| Thanks for the comments! I appreciate the thought put into it. 1. My original thinking was to keep the game simple for casual players. But now I see that there are many who want to get into more depth :) Will work on it to make the rules of the game clearer and give an option for more visual indicators. For now, here are some explanations (which might beg more questions): influence - at the end of each turn, the average color of a tile's neighbors is calculated, and the tile gets 30% of that color (retaining 70% of its original color) threshold - once a tile gets 50% of the way to max-blue or max-green, it gets a dark border and is not selectable. 0% is white. 2. I originally thought about square tiles, but then it would be more complicated to figure out the 'influence' on diagonally adjacent tiles. Hex tiles eliminates that issue. 3. There is a strong 1st mover advantage in this game. To compensate, the 1st green tile is actually at 55% color. I tried to balance the game so that hard AIs on both colors would roughly capture equal number of tiles. Glad you're enjoying the game! |
A few notes.
1. I won twice 30-20 against Easy blue AI and tied against Medium blue by playing goish tactics (start at 3-4 from corners, knights moves, keep blue hexes separate.)

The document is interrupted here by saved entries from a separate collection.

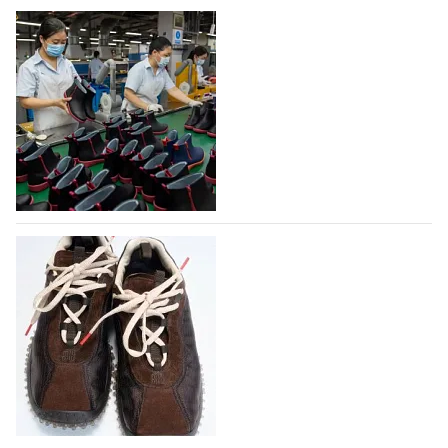
На платформе Lamoda - новый раздел и
условия продвижения локальных
дизайнерских марок
Российский маркетплейс Lamoda решил обновить
раздел для продажи продукции локальных
дизайнерских марок одежды, обуви и аксессуаров.
Бренды также получат маркетинговую…
06.08.2026
646
Объем мирового производства обуви в
2025 году практически не увеличился
В 2025 году мировое производство обуви
практически не изменилось, зафиксировав
незначительный рост на 0,1% до 24,6 млрд пар, -
данные опубликованы в аналитическом вестнике
«Всемирный ежегодник обуви 2026», Португальской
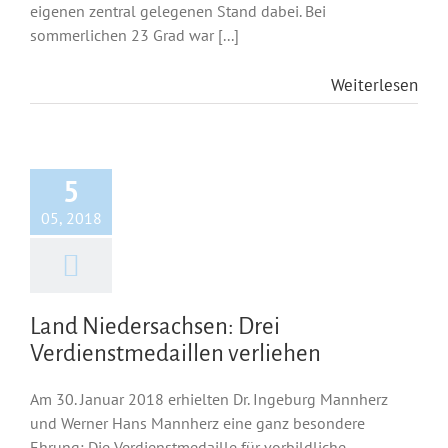
eigenen zentral gelegenen Stand dabei. Bei
sommerlichen 23 Grad war [...]
Weiterlesen
5
05, 2018
Land Niedersachsen: Drei
Verdienstmedaillen verliehen
Am 30. Januar 2018 erhielten Dr. Ingeburg Mannherz
und Werner Hans Mannherz eine ganz besondere
Ehrung: Die Verdienstmedaille für vorbildliche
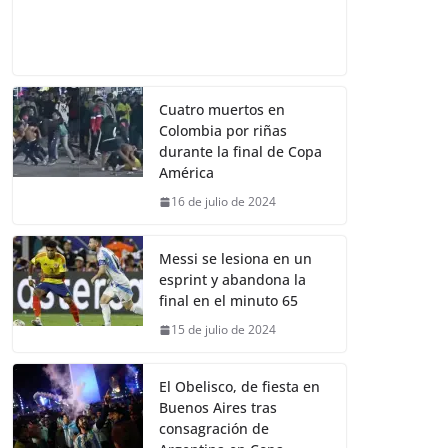
Cuatro muertos en
Colombia por riñas
durante la final de Copa
América
16 de julio de 2024
Messi se lesiona en un
esprint y abandona la
final en el minuto 65
15 de julio de 2024
El Obelisco, de fiesta en
Buenos Aires tras
consagración de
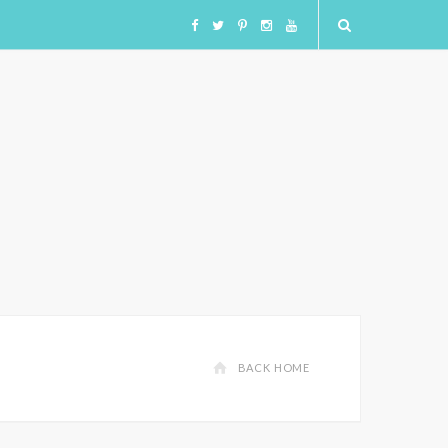
F
T
I
I
Y
a
w
n
n
o
c
i
s
s
u
e
t
t
t
T
b
t
a
a
u
o
e
g
g
b
o
r
r
r
e
BACK HOME
k
a
a
m
m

2. The UI lets me move before the colors on the board fully update. Maybe it's my phone that's slow, maybe it's an async implementation.
3. The game is quite fast because there seems to be little to think about. Of course I played only three games, if I played 100 of them I might start to notice patterns and foresee them even if I might still be unable to read the exact values. Even more so after 100 games.
4. Hexes are OK.
5. The overall first impression is good with that undeterministic feeling which in my case is also a bit too much unsatisfactory.